A pesquisa foi desenvolvida pelo Centro de Estudos de Energia e Petróleo, da Universidade Estadual de Campinas, sob coordenação do professor Guilherme Daniel Avansi.
O estudo investiga estratégias para ampliar a capacidade de estocagem do gás em reservatórios subterrâneos e avalia dois tipos de formações geológicas: reservatórios de petróleo já esgotados e aquíferos salinos com características típicas do território brasileiro. O objetivo é reduzir incertezas geológicas, técnicas e operacionais associadas à tecnologia de captura e armazenamento de carbono (CCS), que consiste em capturar o CO₂ de fontes industriais e injetá-lo em formações profundas para confinamento permanente.
Segundo Avansi, o projeto também busca desenvolver modelos numéricos e analíticos capazes de prever com mais precisão o comportamento do gás nos reservatórios. “Nosso foco é entender melhor como as características do reservatório impactam a capacidade de injeção e desenvolver modelos que ajudem na tomada de decisões com mais segurança e eficiência”, explica.
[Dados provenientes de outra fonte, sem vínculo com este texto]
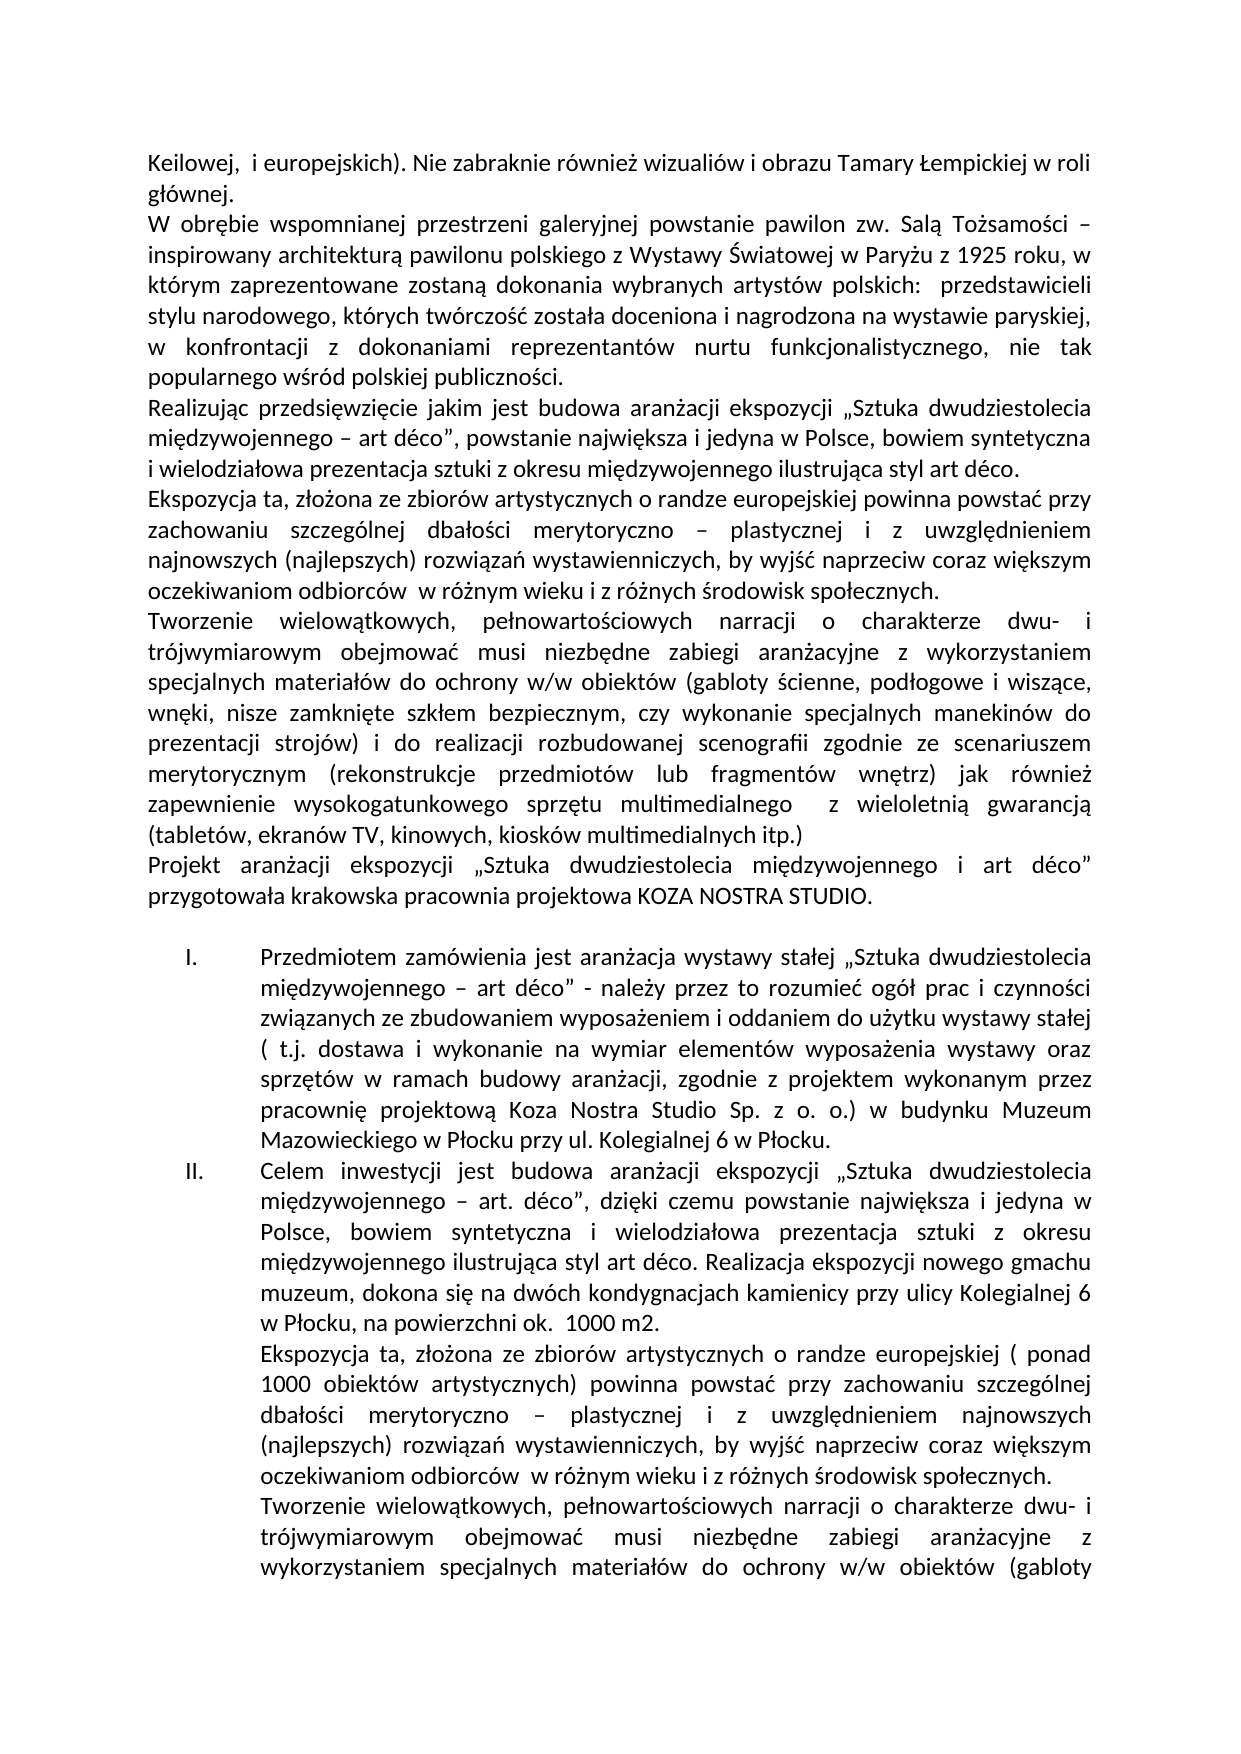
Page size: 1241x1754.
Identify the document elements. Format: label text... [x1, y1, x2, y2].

A pesquisa também utiliza inteligência artificial para acelerar simulações complexas. De acordo com o coordenador, métodos tradicionais podem levar meses para processar cenários de armazenamento, enquanto novas ferramentas podem reduzir esse tempo para poucos dias, facilitando o planejamento de projetos de descarbonização.
O projeto reúne especialistas em geologia, engenharia de reservatórios, engenharia mecânica e química, ciência da computação, física e matemática. Além de contribuir para o setor de óleo e gás, os resultados poderão apoiar iniciativas de redução de emissões em outras indústrias intensivas em carbono, como cimento, siderurgia, fertilizantes e produção de etanol.
A iniciativa está alinhada às metas climáticas do Brasil e ao Acordo de Paris, que prevê a redução das emissões de gases de efeito estufa nas próximas décadas.